When a grape is pressed, the yeasts present on the skin start feeding on the natural sugar within the juice which results in the production of alcohol. Wild yeasts (naturally present on the grape) were originally used to make wine, however they can make the fermentation process slow and risk spoiling the wine. For this reason, cultured yeasts have been favoured in the last century. In recent years, some winemakers felt their wines were losing the typicity of their terroir and have started using indigenous yeasts again. When handled with care, they translate into greater complexity and truly express the uniqueness of the vineyard.

Cool fermentation – Modern wineries are usually equipped with temperature-controlled vats to ferment their wine. Fermenting wines at cooler temperatures helps to retain the freshness of the fruits as well as extract aromatic compounds known as esters. Lowering the temperature during peak fermentation causes higher ester levels which are responsible for the vast array of fruity and tropical aromas found in a wine. This method is mainly used for making whites.

Malolactic fermentation – Following the alcoholic fermentation, winemakers can either allow or prevent a second phase known as malolactic fermentation, which converts the sharp malic acid (which has a tart, green apple flavour) into round and softer lactic acid (which has a softer, sometimes creamy buttery flavour). This process adds a round texture to the wine and usually takes place when making reds. However, it may also be used to produce rich whites mainly from Chardonnay.

Barrel fermentation – Most wines are fermented in stainless steel, but some are fermented in oak barrels. This method is mainly used when making whites because white grape varieties tend to lack tannins. Tannins from the grapes are replaced with tannins from the barrel which adds texture to the wine.


The vast majority of wines are meant to be bottled early and will age for a few months in stainless steel tanks before being bottled. This type of vessel is favoured by winemakers as it is neutral and can be temperature controlled. However, some wines may gain from longer maturation which will add complexity to the wine.

Ageing on the lees – Once the fermentation stops, the yeasts die and fall to the bottom of the vessel, forming a sediment called lees. Winemakers may decide whether to separate (rack off) the lees, or age the wine in contact with them to add complexity and texture. The longer the contact, the more biscuit and toasty aromas the wine will gain. This process, called autolysis, is always used to produce sparkling wines via the traditional method.

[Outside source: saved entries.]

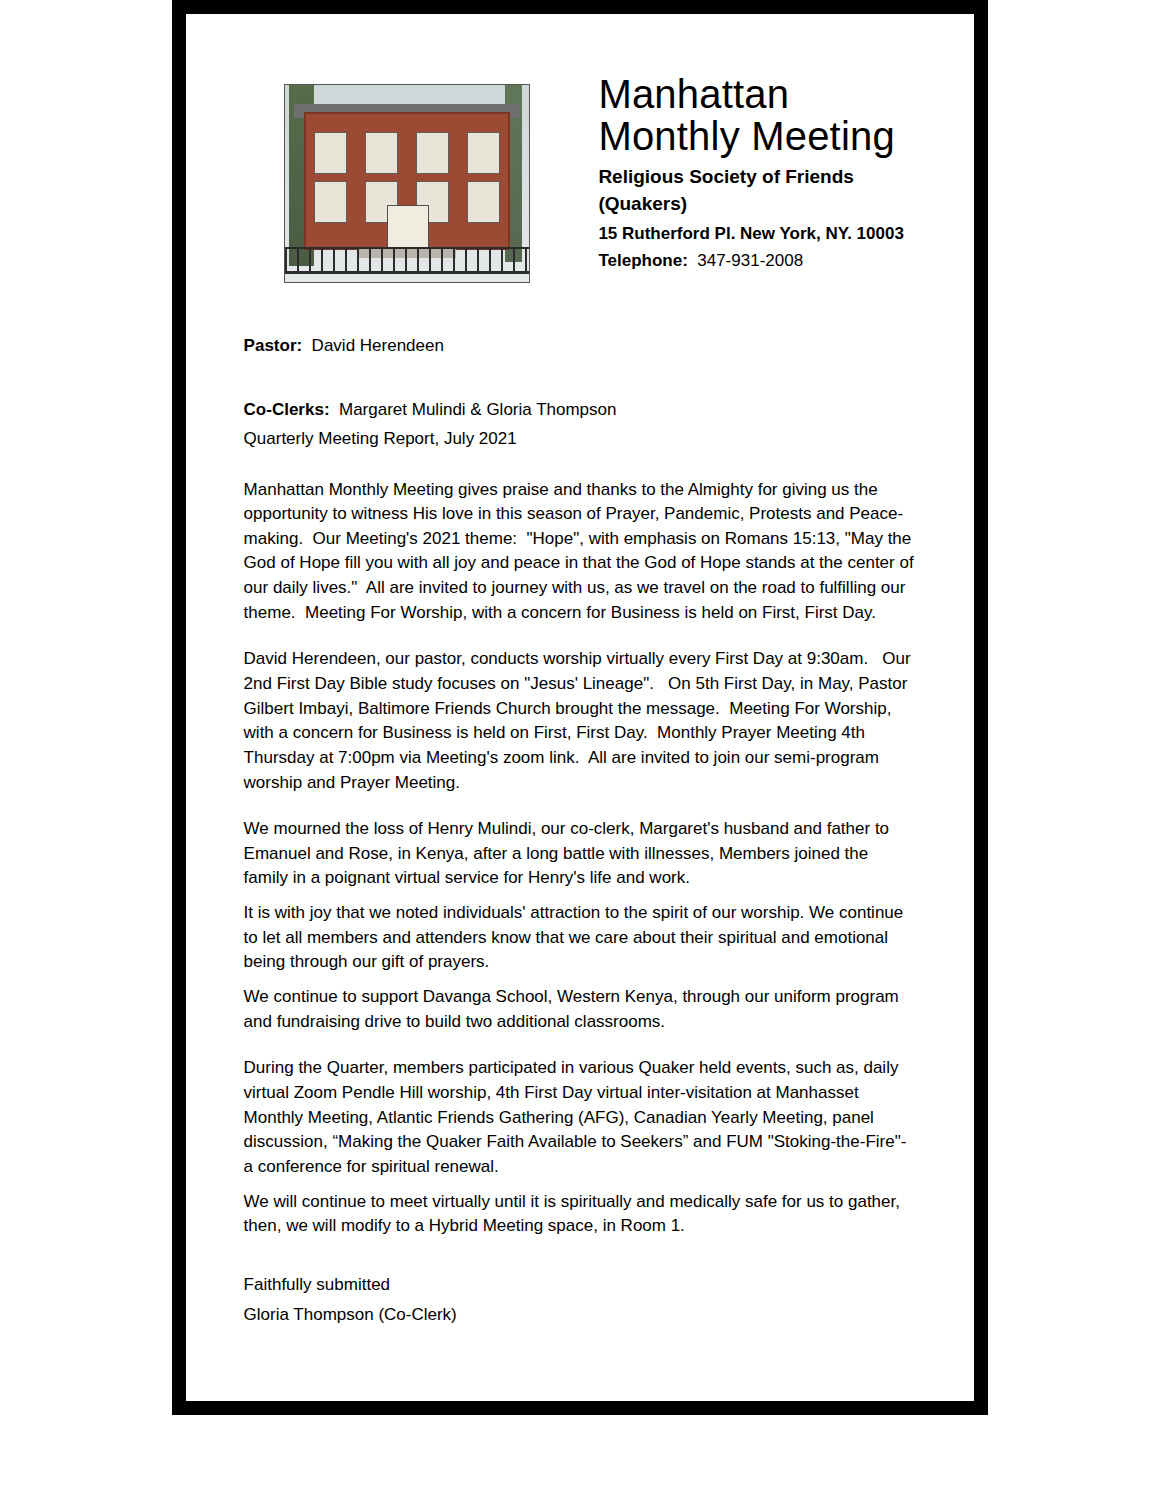Manhattan Monthly Meeting
Religious Society of Friends (Quakers)
15 Rutherford Pl. New York, NY. 10003
Telephone: 347-931-2008
Pastor: David Herendeen
Co-Clerks: Margaret Mulindi & Gloria Thompson
Quarterly Meeting Report, July 2021
Manhattan Monthly Meeting gives praise and thanks to the Almighty for giving us the opportunity to witness His love in this season of Prayer, Pandemic, Protests and Peace-making. Our Meeting's 2021 theme: "Hope", with emphasis on Romans 15:13, "May the God of Hope fill you with all joy and peace in that the God of Hope stands at the center of our daily lives." All are invited to journey with us, as we travel on the road to fulfilling our theme. Meeting For Worship, with a concern for Business is held on First, First Day.
David Herendeen, our pastor, conducts worship virtually every First Day at 9:30am. Our 2nd First Day Bible study focuses on "Jesus' Lineage". On 5th First Day, in May, Pastor Gilbert Imbayi, Baltimore Friends Church brought the message. Meeting For Worship, with a concern for Business is held on First, First Day. Monthly Prayer Meeting 4th Thursday at 7:00pm via Meeting's zoom link. All are invited to join our semi-program worship and Prayer Meeting.
We mourned the loss of Henry Mulindi, our co-clerk, Margaret's husband and father to Emanuel and Rose, in Kenya, after a long battle with illnesses, Members joined the family in a poignant virtual service for Henry's life and work.
It is with joy that we noted individuals' attraction to the spirit of our worship. We continue to let all members and attenders know that we care about their spiritual and emotional being through our gift of prayers.
We continue to support Davanga School, Western Kenya, through our uniform program and fundraising drive to build two additional classrooms.
During the Quarter, members participated in various Quaker held events, such as, daily virtual Zoom Pendle Hill worship, 4th First Day virtual inter-visitation at Manhasset Monthly Meeting, Atlantic Friends Gathering (AFG), Canadian Yearly Meeting, panel discussion, “Making the Quaker Faith Available to Seekers” and FUM "Stoking-the-Fire"- a conference for spiritual renewal.
We will continue to meet virtually until it is spiritually and medically safe for us to gather, then, we will modify to a Hybrid Meeting space, in Room 1.
Faithfully submitted
Gloria Thompson (Co-Clerk)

Oak barrels – Oak barrels bring character to a wine. Vanilla, coconut, leather, cedar and smoky aromas are all related to barrel ageing. Using new oak barrels will add both flavours and texture to the wine while old barrels will only smooth the texture allowing for a micro-oxygenation process to take place. Both size, type (French, American, Slovenian…) and the way the barrel is charred will have an impact on the final flavours. Less dense and with tighter tannins, French oak imparts more subtle flavours such as tobacco and leather with firmer, yet silkier tannins than American oak. The flavours from the latter are considered to be sweeter and add aromas of chocolate or vanilla.

Concrete eggs – With the natural wine movement gaining popularity, concrete is back in fashion as it does not have a direct impact on the wine flavours. Concrete eggs can be used for both fermentation and short maturation. The texture of the vessel adds micro amounts of oxygen to the wine (more than with stainless steel but less than with oak) while its shape allows a slow and natural movement of the yeasts adding texture and yeasty character to the wine.